Experimental investigation on impact resistance of stacked composite material hybridization by 3D printed CF-PEEK and aluminium foils.
Mohammed Kaso Sado, Shaik Zainuddin, Abdulrahman Aljabri, Irfan Anjum Badruddin, Jana Petrů, Muhammad Nasir Bashir, Sarfaraz Kamangar, Gulam Mohammed Sayeed Ahmed, Mukhatar Ahmed Javali
Abstract
Open AccessThis study presents a comprehensive experimental investigation into the impact resistance of stacked composite structures fabricated by hybridizing 3D-printed carbon fiber-reinforced polyether ether ketone (CF-PEEK) with perforated aluminum (Al 3004) foil layers. Both perforated and unperforated Al foil, strategically interleaved within CF-PEEK layers and bonded using epoxy resin.
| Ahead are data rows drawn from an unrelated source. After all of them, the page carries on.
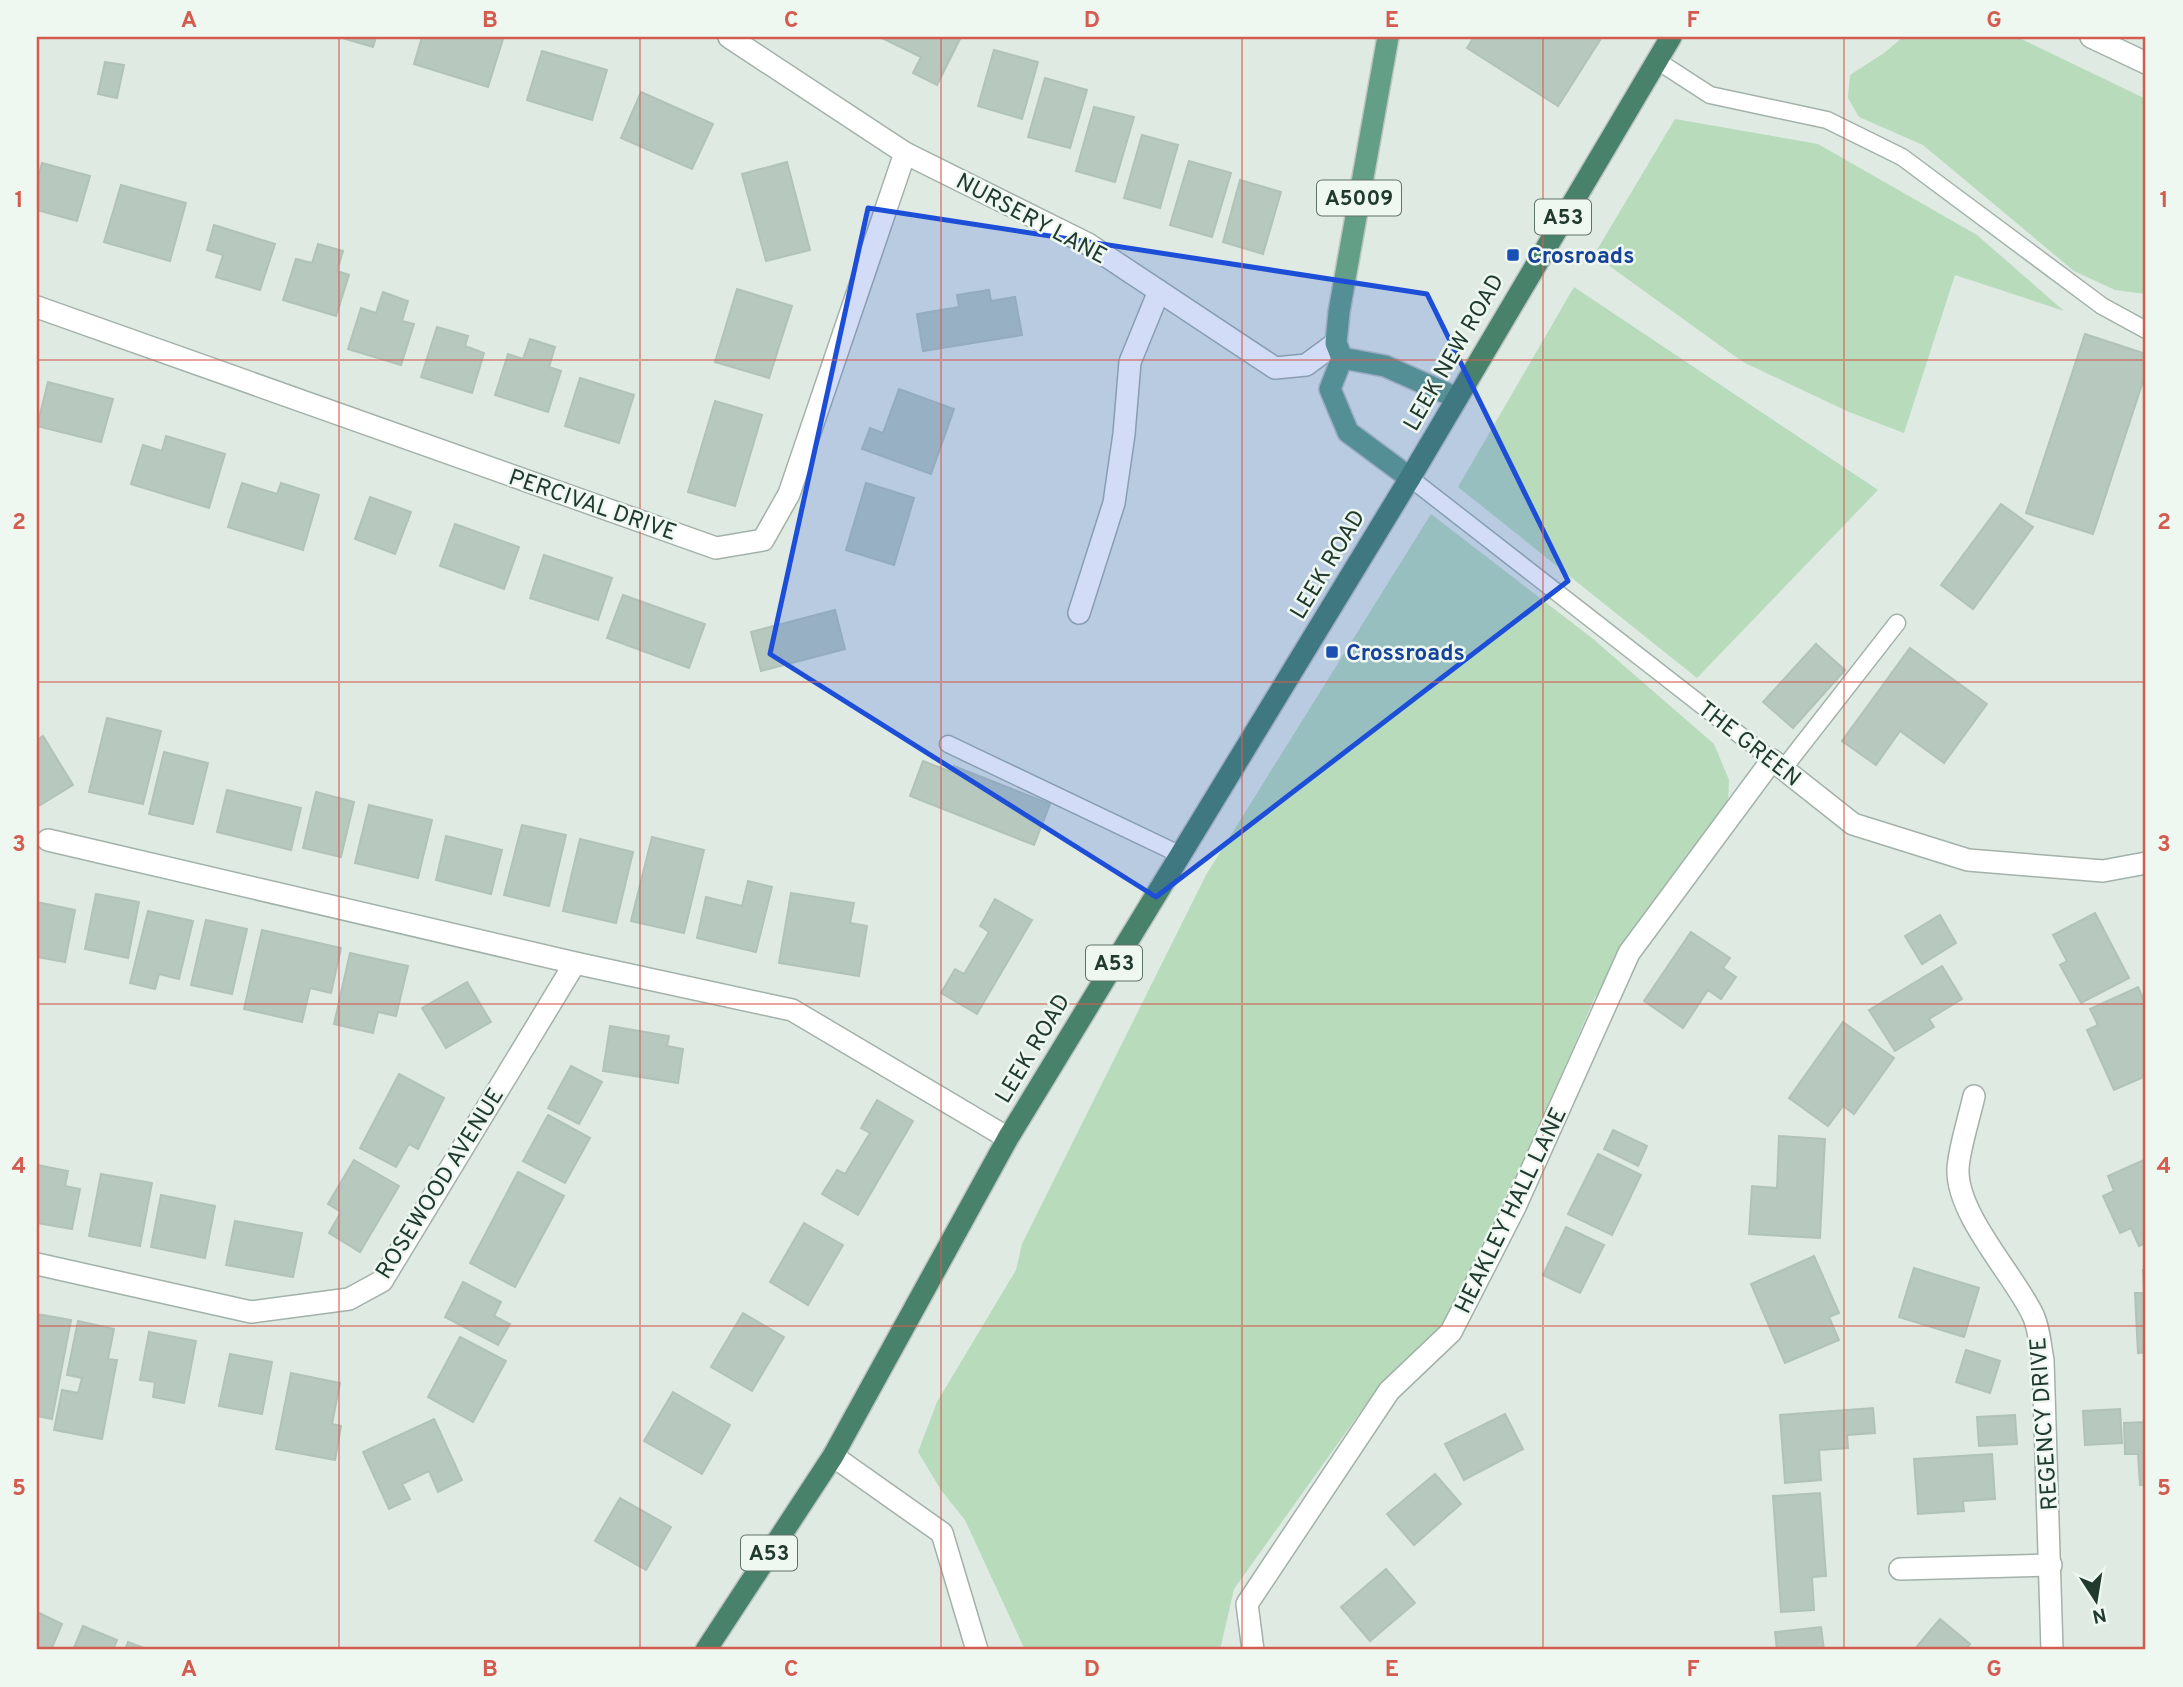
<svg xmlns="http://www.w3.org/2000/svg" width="2183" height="1687" viewBox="0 0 2183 1687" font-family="Overpass,sans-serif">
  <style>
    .green { fill: #b7dbbb }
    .building { fill: #b7c8be; stroke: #b1c3b9; stroke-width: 2 }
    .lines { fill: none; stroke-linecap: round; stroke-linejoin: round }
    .service-casing { stroke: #a2b2a9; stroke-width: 19 }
    .minor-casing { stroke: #a2b2a9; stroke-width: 24 }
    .primary-casing { stroke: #bcc4c0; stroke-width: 24 }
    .trunk-casing { stroke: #bcc4c0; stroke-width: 24 }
    .service { stroke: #fff; stroke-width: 16 }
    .minor { stroke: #fff; stroke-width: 21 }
    .primary { stroke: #639f86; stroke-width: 21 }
    .trunk { stroke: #48826b; stroke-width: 21 }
    .marked { fill: #1d4ed8; fill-opacity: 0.2; stroke: #1d4ed8; stroke-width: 5; stroke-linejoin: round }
    .grid { fill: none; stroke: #d25c4f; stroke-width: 2; stroke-opacity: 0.55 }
    .transit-dot { fill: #1a4fb4; stroke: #eff7f1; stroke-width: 2.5 }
    .labels { text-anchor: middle; stroke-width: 5; stroke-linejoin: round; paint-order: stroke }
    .shield { fill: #eff7f1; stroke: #5e7368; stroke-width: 2 }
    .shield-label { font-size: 21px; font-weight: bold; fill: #203a2e }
    .street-label { font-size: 23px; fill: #203a2e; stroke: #eff7f1 }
    .transit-label { font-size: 23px; font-weight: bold; fill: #164399; stroke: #eff7f1; text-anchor: start }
    .neatline { fill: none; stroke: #d25c4f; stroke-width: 2.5 }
    .grid-label { font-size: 23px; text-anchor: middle; font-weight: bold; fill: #d25c4f }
  </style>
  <rect width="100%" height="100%" fill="#dfeae3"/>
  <g class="green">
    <polygon points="1903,37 2017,37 2146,99 2146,294 2115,290 2074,271 1923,145 1859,117 1848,98 1850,75 1884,53"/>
    <polygon points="1675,119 1818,144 1977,235 2064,311 1955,275 1904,433 1849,412 1743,362 1594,255"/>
    <polygon points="1574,287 1878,490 1697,678 1458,487"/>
    <polygon points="1431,514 1592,638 1714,744 1729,780 1728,805 1594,999 1535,1137 1443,1325 1376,1390 1234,1589 1220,1650 1025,1650 965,1520 941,1490 918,1452 937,1402 1016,1270 1022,1244 1206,875"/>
  </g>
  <g class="building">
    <polygon points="339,37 376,37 373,47"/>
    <polygon points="422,37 496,37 503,39 488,87 414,64"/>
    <polygon points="880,37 961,37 937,85 913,73 921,57"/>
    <polygon points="1474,37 1595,37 1600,40 1558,106 1467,48"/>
    <polygon points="994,50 1038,62 1022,119 978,106"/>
    <polygon points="542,51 607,70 592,120 527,100"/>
    <polygon points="105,62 124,65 117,98 98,94"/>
    <polygon points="1045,78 1087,90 1070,148 1028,137"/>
    <polygon points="641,92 713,124 692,169 621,138"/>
    <polygon points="1094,107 1134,117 1115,182 1076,171"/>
    <polygon points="1142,135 1178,145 1160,208 1124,198"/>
    <polygon points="1189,161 1231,173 1212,237 1170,225"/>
    <polygon points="787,162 810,250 766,261 742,174"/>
    <polygon points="42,163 90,176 77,221 37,210 37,181"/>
    <polygon points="1240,180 1281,192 1263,254 1223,242"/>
    <polygon points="121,185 186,203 170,261 104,242"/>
    <polygon points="214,225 275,244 260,290 216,277 223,255 207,250"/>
    <polygon points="318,244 343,251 337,271 349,275 336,316 283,300 296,259 312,263"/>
    <polygon points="737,289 792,306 769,378 715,362"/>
    <polygon points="989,290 991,301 1015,297 1022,335 923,351 917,314 959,307 957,295"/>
    <polygon points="383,292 408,301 402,321 414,324 401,365 348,349 361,308 376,313"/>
    <polygon points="437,327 468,336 465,346 484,353 472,393 421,377"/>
    <polygon points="2085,334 2146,354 2146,372 2093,534 2026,513"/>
    <polygon points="530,339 555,347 549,367 561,371 548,412 495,395 508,354 523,359"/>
    <polygon points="580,378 634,395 619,443 565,426"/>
    <polygon points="48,382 113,399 101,442 37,426"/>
    <polygon points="899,389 954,409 931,474 862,449 870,428 883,433"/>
    <polygon points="715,401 762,415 735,506 688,492"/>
    <polygon points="166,436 225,454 209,508 131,484 143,445 162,451"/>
    <polygon points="242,483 277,494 281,483 319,495 303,550 228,527"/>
    <polygon points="866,483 914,498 894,565 846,550"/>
    <polygon points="370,497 411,512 395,554 355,539"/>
    <polygon points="2001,504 2033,527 1973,609 1941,585"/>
    <polygon points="455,524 519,547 504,589 440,566"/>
    <polygon points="544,555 612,578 598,620 530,598"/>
    <polygon points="623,595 705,624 689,668 607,638"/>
    <polygon points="835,610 845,649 761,671 751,632"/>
    <polygon points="1816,644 1845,670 1793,728 1763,702"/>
    <polygon points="1910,648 1987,704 1944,763 1900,731 1876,765 1842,741"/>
    <polygon points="107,718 161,731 143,804 89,792"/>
    <polygon points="43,736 73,785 37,807 37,740"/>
    <polygon points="164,752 208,763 193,824 149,814"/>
    <polygon points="923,761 952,772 954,766 1050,804 1034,845 910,796"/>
    <polygon points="227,790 301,808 291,850 217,832"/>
    <polygon points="316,792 354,802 341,857 303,848"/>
    <polygon points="369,805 432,820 418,878 355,863"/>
    <polygon points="522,825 566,835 549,906 504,895"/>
    <polygon points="446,836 502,850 491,894 436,880"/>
    <polygon points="652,837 704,850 684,933 631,921"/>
    <polygon points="580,839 633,852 616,923 563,911"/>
    <polygon points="748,881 772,887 756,952 697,938 706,897 742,906"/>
    <polygon points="791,893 854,903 850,923 867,926 859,976 779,963"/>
    <polygon points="96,894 139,902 128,958 85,949"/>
    <polygon points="995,899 1032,920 977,1014 941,993 955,969 964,974 989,932 980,926"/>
    <polygon points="37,902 75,910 65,962 37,957"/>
    <polygon points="148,911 193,921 179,979 159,974 155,989 130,983"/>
    <polygon points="2095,913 2129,978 2081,1003 2060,965 2067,961 2053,935"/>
    <polygon points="1940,915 1956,943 1922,964 1905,936"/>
    <polygon points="206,920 247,929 232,994 191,985"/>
    <polygon points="262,930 341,948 331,993 310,988 302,1022 244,1009"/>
    <polygon points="1691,932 1730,958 1723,968 1736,977 1721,999 1708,990 1683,1028 1644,1001"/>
    <polygon points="350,953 408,966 396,1016 378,1012 373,1033 334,1024"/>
    <polygon points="1942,966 1962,999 1929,1019 1934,1027 1895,1051 1869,1010"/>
    <polygon points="467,982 491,1022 446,1048 422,1008"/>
    <polygon points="2138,987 2146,1005 2146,1076 2114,1090 2087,1030 2098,1025 2090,1009"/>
    <polygon points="1843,1022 1894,1058 1854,1114 1843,1106 1828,1126 1789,1098"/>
    <polygon points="610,1026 669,1036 667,1046 683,1049 678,1083 603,1071"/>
    <polygon points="571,1066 602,1082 579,1124 548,1108"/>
    <polygon points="399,1074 444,1098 418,1149 409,1144 396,1167 360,1148"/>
    <polygon points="877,1100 913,1121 858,1215 822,1194 837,1170 845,1174 870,1133 861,1128"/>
    <polygon points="548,1115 590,1138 565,1183 523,1161"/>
    <polygon points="1613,1130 1647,1146 1638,1166 1604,1149"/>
    <polygon points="1779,1136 1825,1139 1820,1238 1749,1234 1752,1186 1777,1188"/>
    <polygon points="1598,1154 1641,1175 1612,1235 1568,1214"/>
    <polygon points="2146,1159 2146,1243 2139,1246 2131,1228 2120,1233 2103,1196 2114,1191 2108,1176"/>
    <polygon points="354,1160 399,1186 360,1252 329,1233 341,1212 328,1204"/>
    <polygon points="37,1165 68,1171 65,1186 80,1189 72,1229 37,1223"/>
    <polygon points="518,1172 564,1196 515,1287 470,1263"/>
    <polygon points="101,1174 152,1183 140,1246 89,1236"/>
    <polygon points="161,1195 215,1206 205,1258 151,1247"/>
    <polygon points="235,1221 302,1233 293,1277 226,1265"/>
    <polygon points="804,1223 843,1245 808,1305 770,1282"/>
    <polygon points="1566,1227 1604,1245 1580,1293 1543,1275"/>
    <polygon points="1814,1256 1839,1313 1829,1317 1839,1340 1785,1363 1751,1284"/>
    <polygon points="1914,1268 1979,1288 1964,1337 1899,1317"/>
    <polygon points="2143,1270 2146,1270 2146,1352 2138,1353 2135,1293 2144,1293"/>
    <polygon points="463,1282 501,1302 494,1316 510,1324 498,1345 445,1317"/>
    <polygon points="743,1313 784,1337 752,1391 711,1367"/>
    <polygon points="37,1314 71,1320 52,1419 37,1416"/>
    <polygon points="78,1321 114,1329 108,1359 117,1360 102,1439 54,1430 62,1390 78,1393 82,1378 67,1375"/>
    <polygon points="149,1332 196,1341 184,1403 153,1397 155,1382 140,1380"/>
    <polygon points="460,1337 506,1361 473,1422 428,1397"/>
    <polygon points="1966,1350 2000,1361 1990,1393 1956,1382"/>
    <polygon points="230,1354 272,1362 262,1414 219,1406"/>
    <polygon points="291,1373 340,1383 332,1424 341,1426 335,1460 276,1449"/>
    <polygon points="673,1392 730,1425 702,1474 644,1441"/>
    <polygon points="1873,1408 1875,1433 1847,1435 1848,1448 1819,1450 1821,1480 1785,1483 1780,1415"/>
    <polygon points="2120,1409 2122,1443 2085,1445 2083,1411"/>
    <polygon points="1505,1414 1523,1449 1464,1480 1445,1444"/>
    <polygon points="2015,1415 2017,1444 1979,1446 1977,1417"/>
    <polygon points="434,1419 462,1480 438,1492 429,1471 402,1484 410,1499 389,1509 363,1452"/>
    <polygon points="2146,1422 2146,1485 2140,1485 2138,1454 2125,1454 2124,1423"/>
    <polygon points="1992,1454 1995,1499 1963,1501 1964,1511 1918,1514 1914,1459"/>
    <polygon points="1435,1474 1461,1504 1414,1545 1387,1514"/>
    <polygon points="1820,1493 1826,1576 1812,1577 1814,1610 1781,1612 1773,1496"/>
    <polygon points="620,1498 671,1527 646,1570 595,1541"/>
    <polygon points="1386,1569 1415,1603 1370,1641 1341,1607"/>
    <polygon points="37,1612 62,1624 51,1650 37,1650"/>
    <polygon points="1940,1619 1970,1644 1966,1650 1914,1650"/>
    <polygon points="83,1626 117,1640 113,1650 73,1650"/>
    <polygon points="1821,1627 1824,1650 1777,1650 1775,1632"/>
    <polygon points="128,1642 149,1650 125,1650"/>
  </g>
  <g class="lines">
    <defs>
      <g id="service">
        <polyline points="1656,60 1710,95 1827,120 1902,157 2102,306 2146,330"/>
        <polyline points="1410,478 1772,760"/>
        <polyline points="948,744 1181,855"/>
        <polyline points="1783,769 1897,623"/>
      </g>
      <g id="minor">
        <polyline points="729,37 905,153 1088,244 1275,368 1306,365 1336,343"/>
        <polyline points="2091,37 2146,63"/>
        <polyline points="37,307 716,548 763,540 789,494 905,153"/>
        <polyline points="1079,613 1114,503 1124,434 1130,362 1159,291"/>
        <polyline points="48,840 575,963 792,1010 1008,1138"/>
        <path d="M1974,1096C1970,1115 1958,1152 1958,1170C1957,1214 2012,1273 2032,1313C2039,1326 2040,1345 2043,1360L2052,1650"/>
        <polyline points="37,1264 251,1312 349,1299 382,1281 575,963"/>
        <polyline points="833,1456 942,1533 977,1650"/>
        <polyline points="1900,1569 2051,1565"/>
        <polyline points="1253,1650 1247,1604 1389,1391 1451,1332 1515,1207 1629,953 1772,760 1853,824 1968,860 2103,871 2146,863"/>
      </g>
      <g id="primary">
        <polyline points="1388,37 1339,312 1336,343 1342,358 1330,389 1348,432 1410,478"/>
        <polyline points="1342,358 1385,366 1457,398"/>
      </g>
      <polyline id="trunk" points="706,1650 833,1456 1008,1138 1410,478 1671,37"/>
    </defs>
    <use href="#service" class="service-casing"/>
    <use href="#minor" class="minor-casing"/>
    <use href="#primary" class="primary-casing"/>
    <use href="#trunk" class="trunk-casing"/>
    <use href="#service" class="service"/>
    <use href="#minor" class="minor"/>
    <use href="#primary" class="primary"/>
    <use href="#trunk" class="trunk"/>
  </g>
  <path class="marked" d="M868,208L1427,294L1568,581L1156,897L770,654Z"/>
  <path class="grid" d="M339,37V1650M640,37V1650M941,37V1650M1242,37V1650M1543,37V1650M1844,37V1650M37,360H2146M37,682H2146M37,1004H2146M37,1326H2146"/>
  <g class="transit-dot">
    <rect x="1506" y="248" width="14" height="14" rx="3.5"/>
    <rect x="1325" y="645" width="14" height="14" rx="3.5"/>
  </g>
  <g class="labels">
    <g class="shield">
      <rect x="1317" y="180.5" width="84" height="35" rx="5"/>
      <rect x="1535" y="199.5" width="56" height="35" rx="5"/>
      <rect x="1086" y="945.5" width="56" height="35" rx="5"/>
      <rect x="741" y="1535.5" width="56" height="35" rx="5"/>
    </g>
    <g class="shield-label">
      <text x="1359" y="205">A5009</text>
      <text x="1563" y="224">A53</text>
      <text x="1114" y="970">A53</text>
      <text x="769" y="1560">A53</text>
    </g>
    <g class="street-label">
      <text transform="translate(1032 218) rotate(28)" y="8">NURSERY LANE</text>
      <text transform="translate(1453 352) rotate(-60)" y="8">LEEK NEW ROAD</text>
      <text transform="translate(593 504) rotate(19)" y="8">PERCIVAL DRIVE</text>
      <text transform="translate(1327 564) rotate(-59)" y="8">LEEK ROAD</text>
      <text transform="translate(1750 743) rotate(38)" y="8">THE GREEN</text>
      <text transform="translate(1032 1048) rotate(-59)" y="8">LEEK ROAD</text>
      <text transform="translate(439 1183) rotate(-58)" y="8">ROSEWOOD AVENUE</text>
      <text transform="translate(1510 1210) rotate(-64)" y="8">HEAKLEY HALL LANE</text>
      <text transform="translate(2043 1424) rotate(-94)" y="8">REGENCY DRIVE</text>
    </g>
    <g class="transit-label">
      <text x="1527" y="263">Crosroads</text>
      <text x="1346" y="660">Crossroads</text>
    </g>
  </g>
  <rect width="2183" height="1687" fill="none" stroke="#eff7f1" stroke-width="77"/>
  <g transform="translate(2096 1600) rotate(168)" stroke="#eff7f1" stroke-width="5" paint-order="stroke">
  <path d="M0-5L12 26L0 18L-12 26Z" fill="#203a2e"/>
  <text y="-10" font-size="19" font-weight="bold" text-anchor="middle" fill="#203a2e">N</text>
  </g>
  <rect x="38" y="38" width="2106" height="1610" class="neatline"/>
  <g class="grid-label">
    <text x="189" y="27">A</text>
    <text x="490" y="27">B</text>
    <text x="791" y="27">C</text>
    <text x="1092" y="27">D</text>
    <text x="1392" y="27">E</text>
    <text x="1693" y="27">F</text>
    <text x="1994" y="27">G</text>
    <text x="19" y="207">1</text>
    <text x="2164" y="207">1</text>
    <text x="19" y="529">2</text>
    <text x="2164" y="529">2</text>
    <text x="19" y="851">3</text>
    <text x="2164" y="851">3</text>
    <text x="19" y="1173">4</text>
    <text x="2164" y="1173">4</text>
    <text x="19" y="1495">5</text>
    <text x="2164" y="1495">5</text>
    <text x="189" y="1676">A</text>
    <text x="490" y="1676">B</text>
    <text x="791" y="1676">C</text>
    <text x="1092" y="1676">D</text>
    <text x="1392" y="1676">E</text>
    <text x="1693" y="1676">F</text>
    <text x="1994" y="1676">G</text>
  </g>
</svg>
Two critical fabrication parameters fiber orientation (0°, 45°, and 90°) and layer height (0.2 mm, 0.3 mm, and 0.4 mm) were systematically varied using a full factorial design to assess their influence on impact performance. Charpy impact tests were conducted in accordance with ASTM D6110 on both hybrid CF-PEEK/Al foil laminates and CF-PEEK-only specimens. Results indicated a substantial improvement in impact energy absorption and impact strength for the hybrid configurations, with peak values reaching up to 30 J and 402.2 J/m2, respectively at a fiber orientation of 90° and a layer height of 0.2 mm. In contrast, corresponding CF-PEEK-only specimens exhibited significantly lower energy absorption, with maximum values of 17 J and 227.9 J/m2 under the same conditions. Among all parameter combinations, the hybrid specimens with a fiber orientation of 45° and a layer height of 0.3 mm demonstrated the most consistent and enhanced performance. These findings highlight the synergistic effect of metallic reinforcement and optimized printing parameters improves mechanical robustness of additively manufactured composite laminates. This work emphasizes the potential of hybrid additive manufacturing (HAM) approaches in developing lightweight, high-strength materials for aerospace, defense, and impact-critical applications, offering a promising pathway for tailoring structural performance through designable interfacial architectures and controlled fabrication parameters.